Jorge Adelar Finatto

La doma. JM Blanes, 1875* photo: jfinatto.
 
A visita ao Museo Nacional de Artes Visuales, em Montevideo, foi o ponto de partida para travar conhecimento com alguns dos principais artistas plásticos uruguaios.

Além de Carlos Federico Sáez, de que tratei em artigo anterior, tive oportunidade de ver de perto outros como Pedro Figari e Juan Manuel Blanes (1830-1901). Um belo achado.
 
Olhemos agora, mesmo que superficialmente, o trabalho de Blanes. Os traços, a modulação das cores, a composição, os motivos, todos esses elementos são originais na mão do artista e evidenciam alto refinamento construtivo. O pintor atingiu tal excelência em sua arte que facilmente podemos dar-lhe o título de mestre. De fato, influenciou muitos dentro e fora do Uruguai.
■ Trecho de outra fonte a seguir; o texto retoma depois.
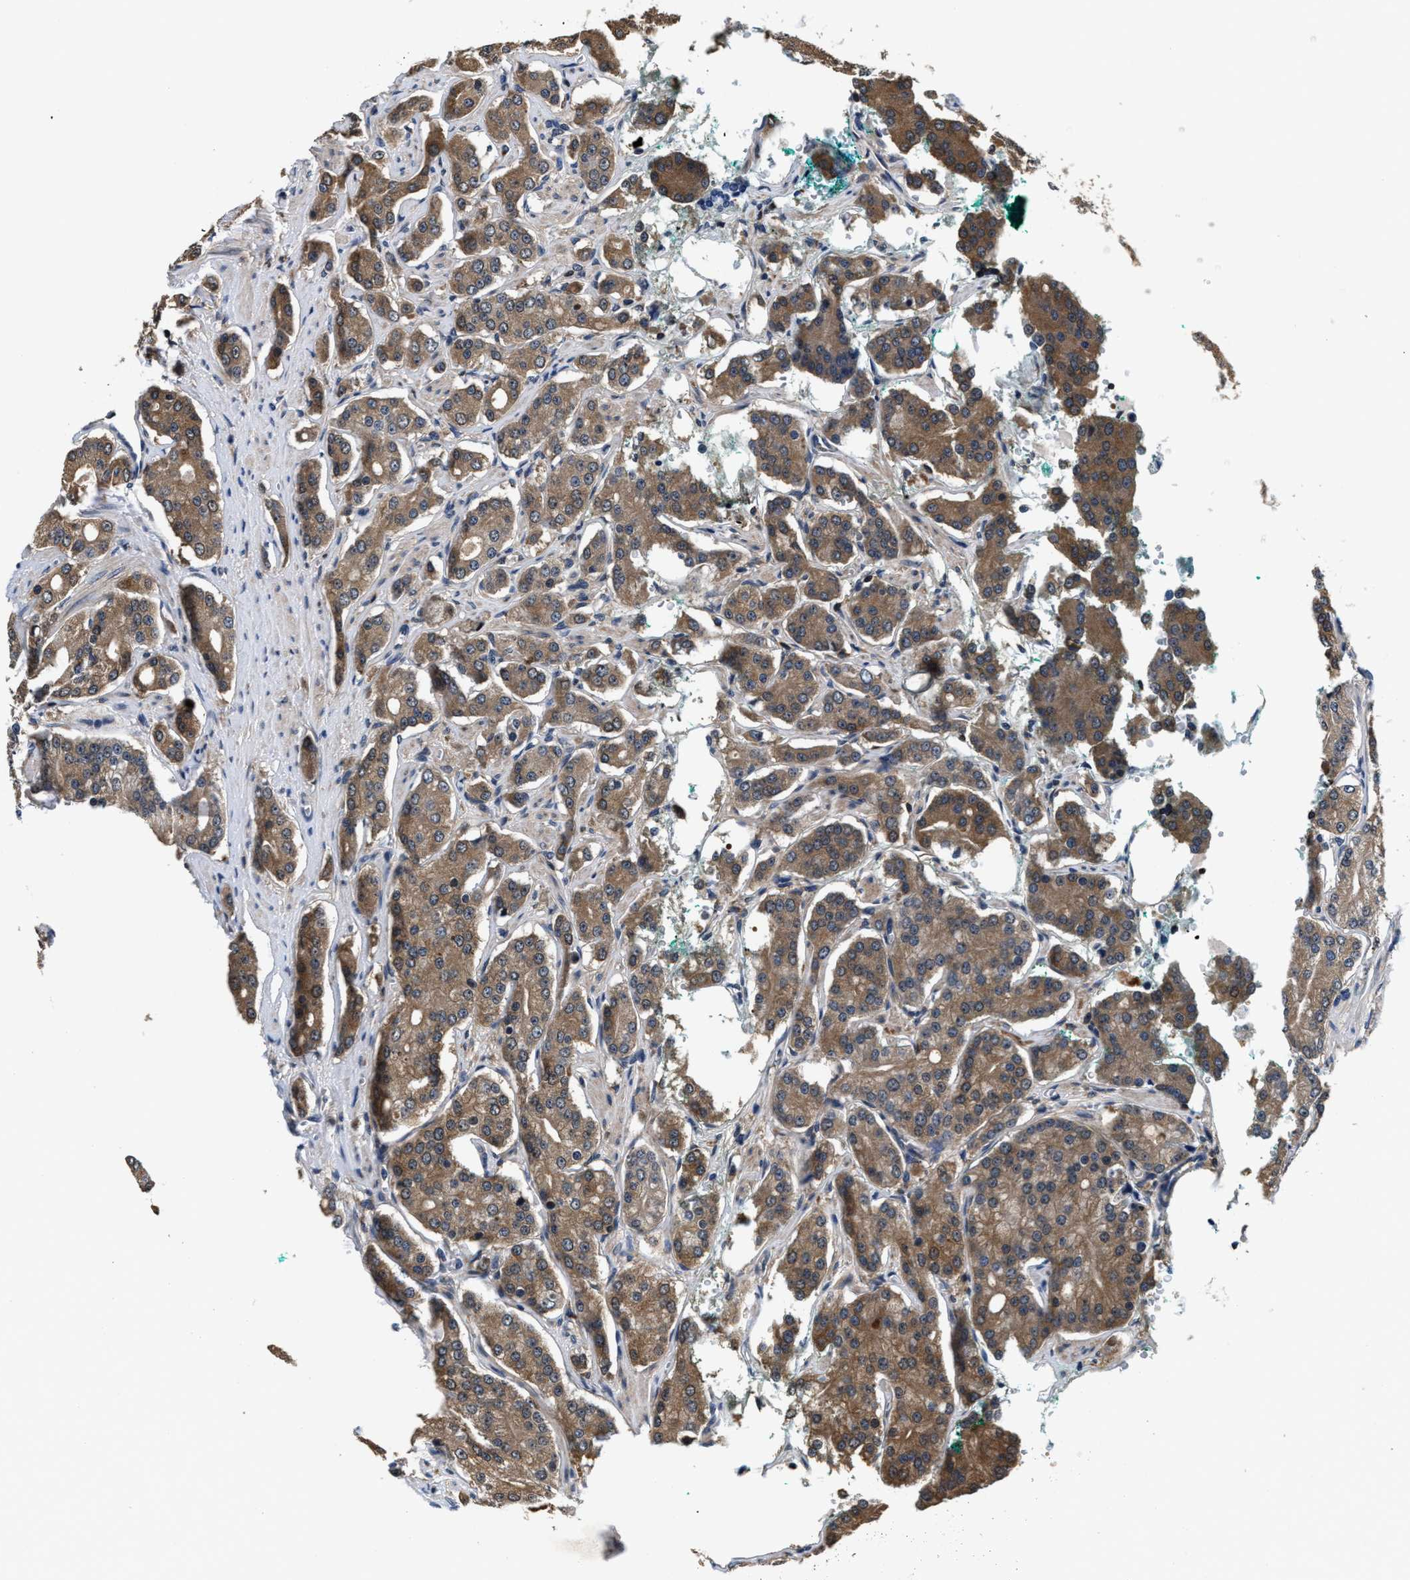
{"staining": {"intensity": "moderate", "quantity": ">75%", "location": "cytoplasmic/membranous"}, "tissue": "prostate cancer", "cell_type": "Tumor cells", "image_type": "cancer", "snomed": [{"axis": "morphology", "description": "Adenocarcinoma, Low grade"}, {"axis": "topography", "description": "Prostate"}], "caption": "Immunohistochemical staining of human prostate low-grade adenocarcinoma displays medium levels of moderate cytoplasmic/membranous positivity in approximately >75% of tumor cells. (Stains: DAB in brown, nuclei in blue, Microscopy: brightfield microscopy at high magnification).", "gene": "PHPT1", "patient": {"sex": "male", "age": 69}}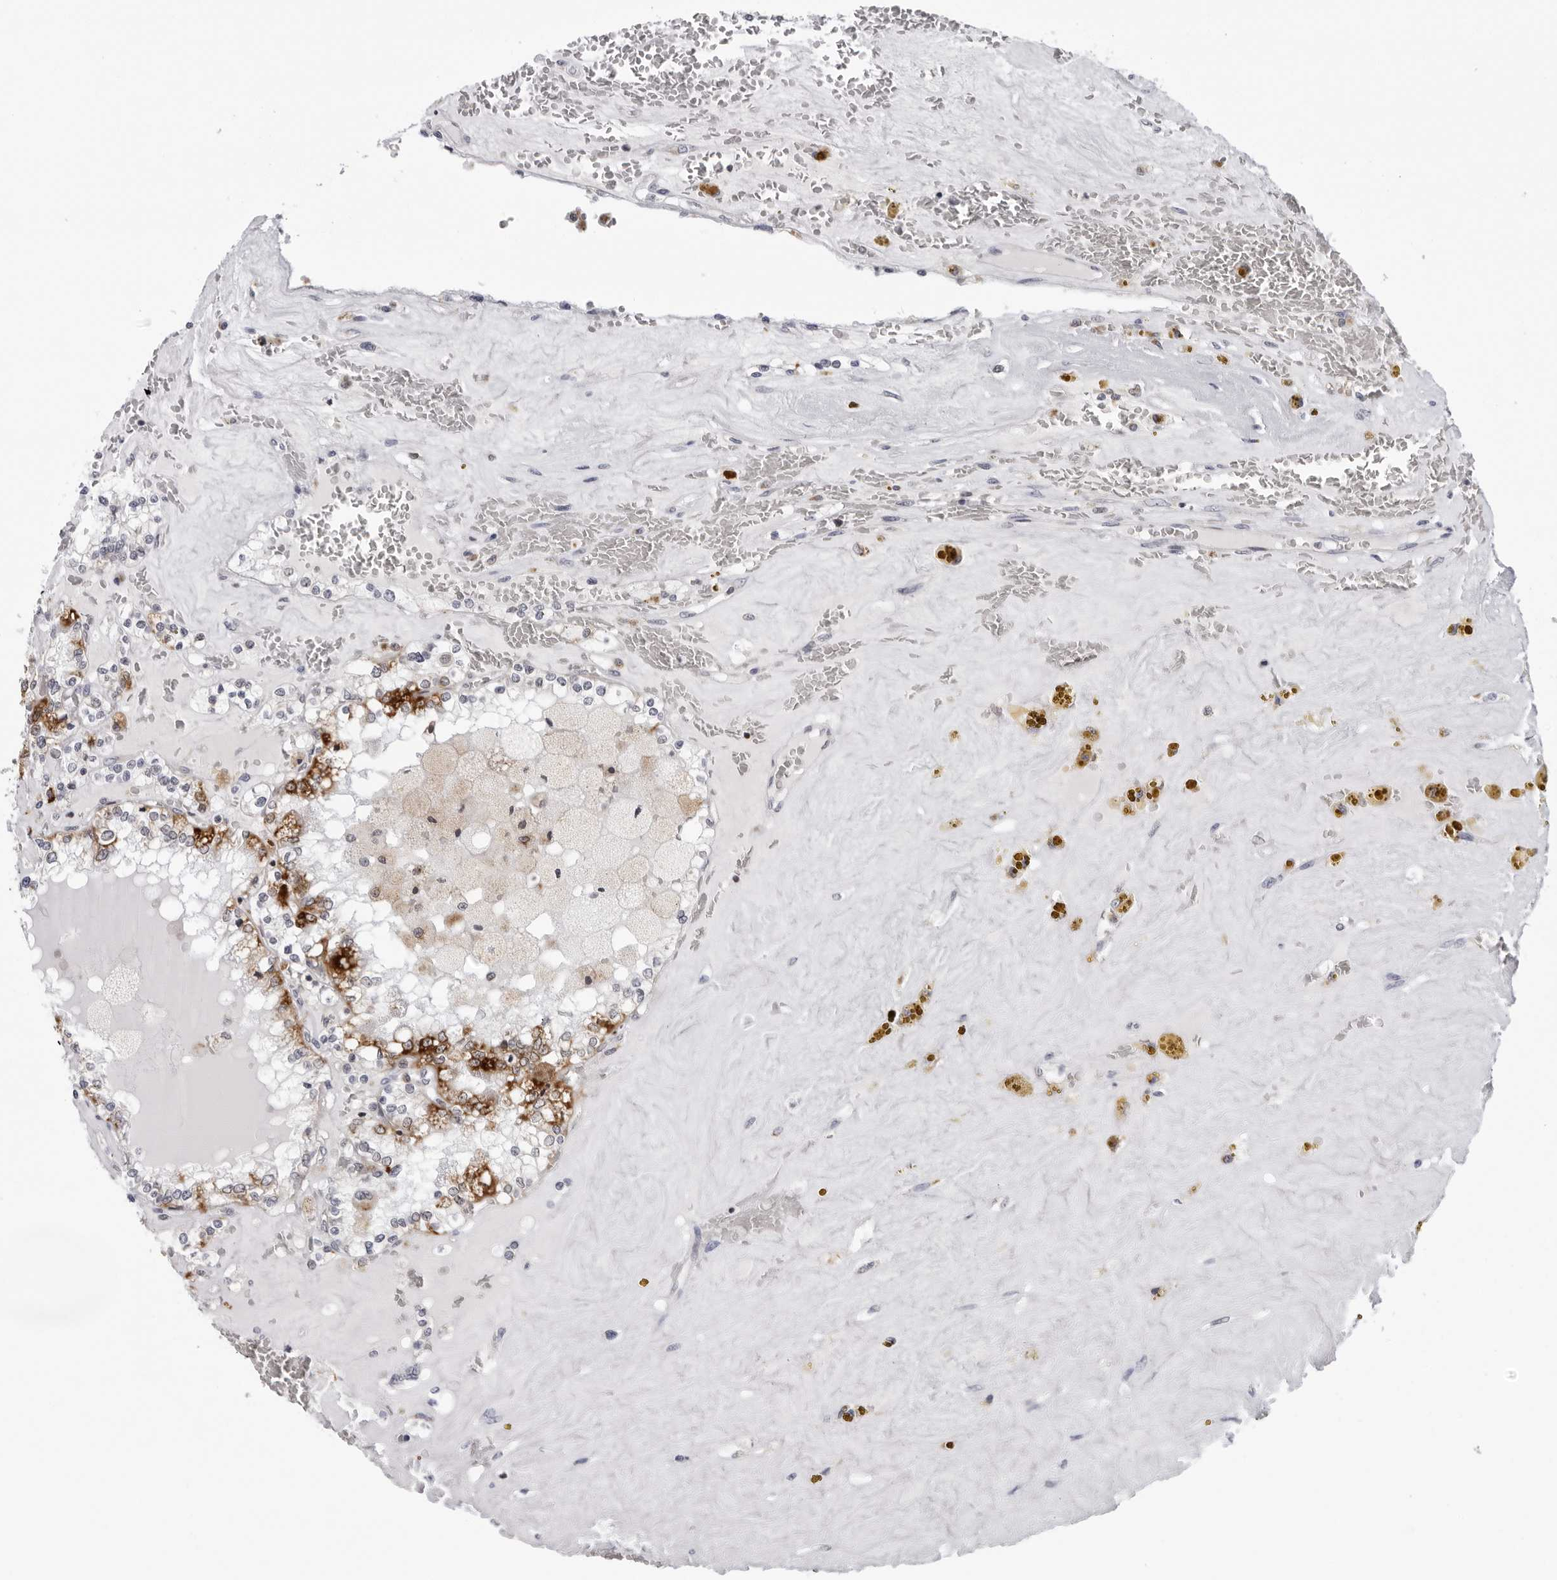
{"staining": {"intensity": "strong", "quantity": "25%-75%", "location": "cytoplasmic/membranous"}, "tissue": "renal cancer", "cell_type": "Tumor cells", "image_type": "cancer", "snomed": [{"axis": "morphology", "description": "Adenocarcinoma, NOS"}, {"axis": "topography", "description": "Kidney"}], "caption": "Immunohistochemical staining of adenocarcinoma (renal) displays high levels of strong cytoplasmic/membranous positivity in about 25%-75% of tumor cells.", "gene": "CPT2", "patient": {"sex": "female", "age": 56}}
Entre suas telas, várias evocam cenas da vida dos gaúchos no campo. Há, também, aquelas em que a denúncia se faz presente, como na que mostra o massacre da Guerra da Tríplice Aliança, na qual Brasil, Argentina e Uruguai combateram e arruinaram, com apoio inglês, o Paraguai. Nela vemos uma mulher (La paraguaya) olhando desolada um cenário de devastação.

La paraguaya, JMBlanes, 1879.*

Temas sociais igualmente não lhe escapam da palheta. Veja-se a pintura em que apresenta a trágica passagem da febre amarela por Buenos Aires, com uma mãe morta e a criança ao lado do corpo caído.

Um episodio de la fiebre amarilla em Buenos Aires, JMBlanes, 1871.*

Existem, entrementes, os retratos, as cenas históricas,  e em todos o nível elevado da criação. A maestria dos movimentos, das figuras, dos detalhes, numa integração como poucas vezes se vê.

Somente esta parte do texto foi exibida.